__HOW TO COMPLETE THIS TASK__
All entries should be copied exactly; the pictures stay out.

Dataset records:
--------
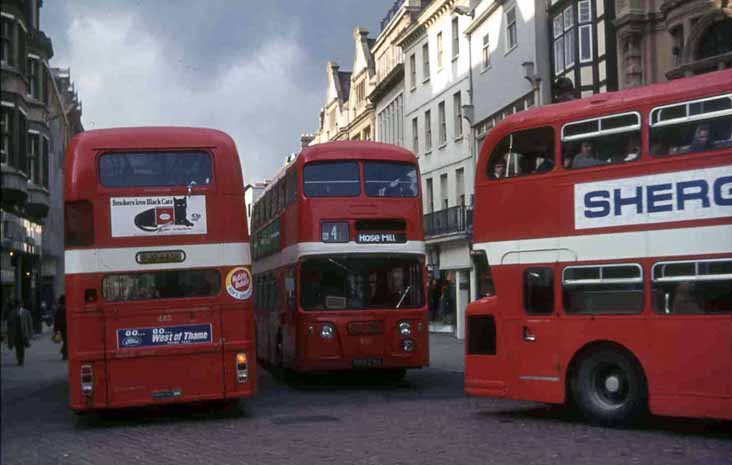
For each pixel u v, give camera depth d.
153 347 15.00
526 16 34.88
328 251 20.06
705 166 12.23
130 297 14.99
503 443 12.02
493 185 14.70
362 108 69.12
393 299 20.19
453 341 37.75
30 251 46.81
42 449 12.95
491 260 14.66
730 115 12.07
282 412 16.41
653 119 12.84
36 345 40.62
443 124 48.38
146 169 15.20
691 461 10.30
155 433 14.27
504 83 38.00
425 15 49.31
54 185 67.44
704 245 12.15
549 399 13.81
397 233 20.31
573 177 13.66
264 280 26.23
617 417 13.09
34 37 48.28
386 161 20.53
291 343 20.72
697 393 12.12
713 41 25.48
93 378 14.84
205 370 15.12
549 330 13.85
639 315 12.77
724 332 11.88
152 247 15.08
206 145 15.38
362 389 20.53
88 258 14.93
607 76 29.56
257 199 28.83
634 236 12.89
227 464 11.07
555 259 13.81
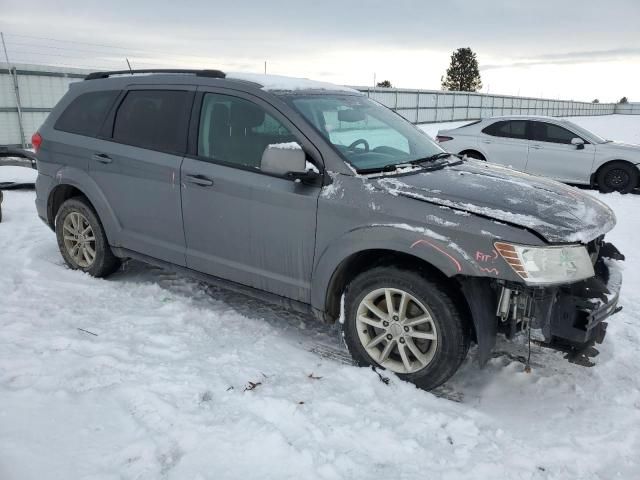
--------
__SOLUTION FOR THIS PROBLEM__
For each pixel u v, give camera depth d.
153 347 15.00
526 16 34.88
328 251 20.06
705 166 12.23
130 297 14.99
503 443 12.02
493 185 14.70
362 108 69.12
393 299 20.19
453 341 37.75
30 251 46.81
42 449 12.95
491 260 14.66
730 115 12.07
282 412 16.41
653 119 12.84
36 345 40.62
443 124 48.38
146 169 15.20
691 461 10.30
155 433 14.27
504 83 38.00
425 15 49.31
54 185 67.44
704 245 12.15
549 399 13.81
397 233 20.31
573 177 13.66
264 280 26.23
617 417 13.09
34 37 48.28
386 161 20.53
291 343 20.72
697 393 12.12
713 41 25.48
93 378 14.84
205 370 15.12
549 330 13.85
639 315 12.77
724 332 11.88
152 247 15.08
206 145 15.38
362 389 20.53
88 258 14.93
607 76 29.56
257 199 28.83
634 236 12.89
227 464 11.07
555 259 13.81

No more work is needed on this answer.